Saved data entries:
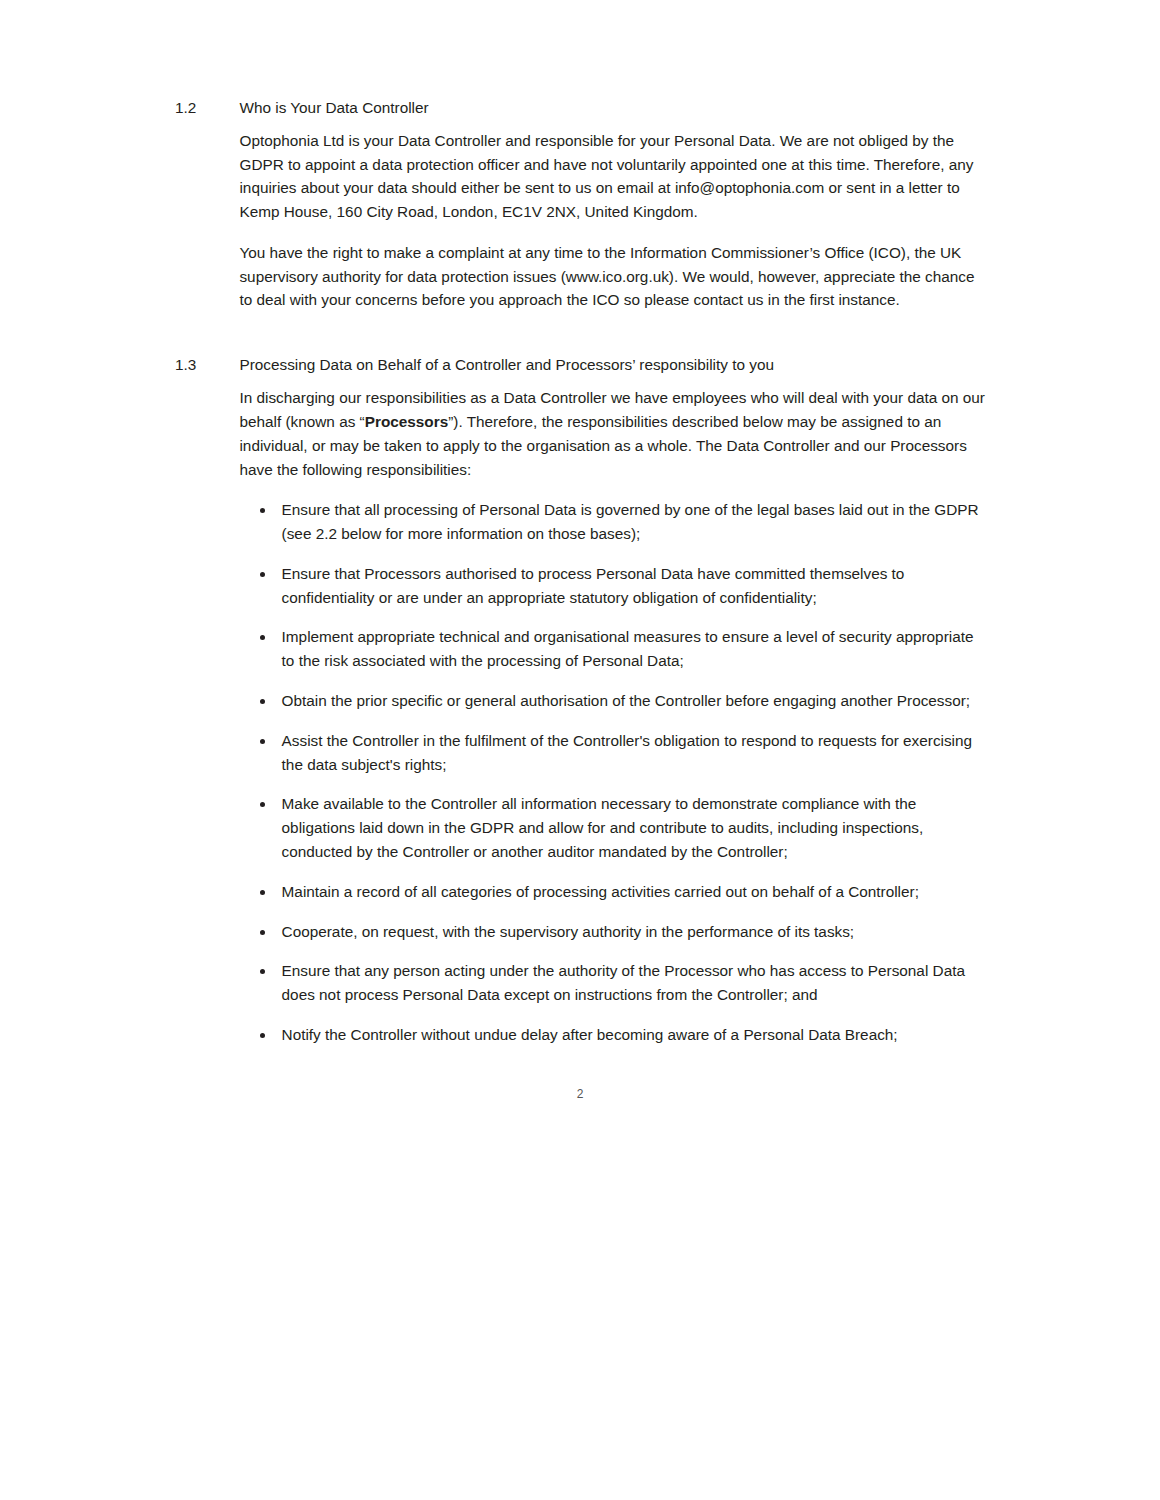1.2
Who is Your Data Controller
Optophonia Ltd is your Data Controller and responsible for your Personal Data. We are not obliged by the GDPR to appoint a data protection officer and have not voluntarily appointed one at this time. Therefore, any inquiries about your data should either be sent to us on email at info@optophonia.com or sent in a letter to Kemp House, 160 City Road, London, EC1V 2NX, United Kingdom.
You have the right to make a complaint at any time to the Information Commissioner’s Office (ICO), the UK supervisory authority for data protection issues (www.ico.org.uk). We would, however, appreciate the chance to deal with your concerns before you approach the ICO so please contact us in the first instance.
1.3
Processing Data on Behalf of a Controller and Processors’ responsibility to you
In discharging our responsibilities as a Data Controller we have employees who will deal with your data on our behalf (known as “Processors”). Therefore, the responsibilities described below may be assigned to an individual, or may be taken to apply to the organisation as a whole. The Data Controller and our Processors have the following responsibilities:
Ensure that all processing of Personal Data is governed by one of the legal bases laid out in the GDPR (see 2.2 below for more information on those bases);
Ensure that Processors authorised to process Personal Data have committed themselves to confidentiality or are under an appropriate statutory obligation of confidentiality;
Implement appropriate technical and organisational measures to ensure a level of security appropriate to the risk associated with the processing of Personal Data;
Obtain the prior specific or general authorisation of the Controller before engaging another Processor;
Assist the Controller in the fulfilment of the Controller's obligation to respond to requests for exercising the data subject's rights;
Make available to the Controller all information necessary to demonstrate compliance with the obligations laid down in the GDPR and allow for and contribute to audits, including inspections, conducted by the Controller or another auditor mandated by the Controller;
Maintain a record of all categories of processing activities carried out on behalf of a Controller;
Cooperate, on request, with the supervisory authority in the performance of its tasks;
Ensure that any person acting under the authority of the Processor who has access to Personal Data does not process Personal Data except on instructions from the Controller; and
Notify the Controller without undue delay after becoming aware of a Personal Data Breach;
2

WHAT TO WORK ON:
Every line with "another" in it should be copied from the entries.

ANSWER TO THIS TASK:
Obtain the prior specific or general authorisation of the Controller before engaging another Processor;
Make available to the Controller all information necessary to demonstrate compliance with the obligations laid down in the GDPR and allow for and contribute to audits, including inspections, conducted by the Controller or another auditor mandated by the Controller;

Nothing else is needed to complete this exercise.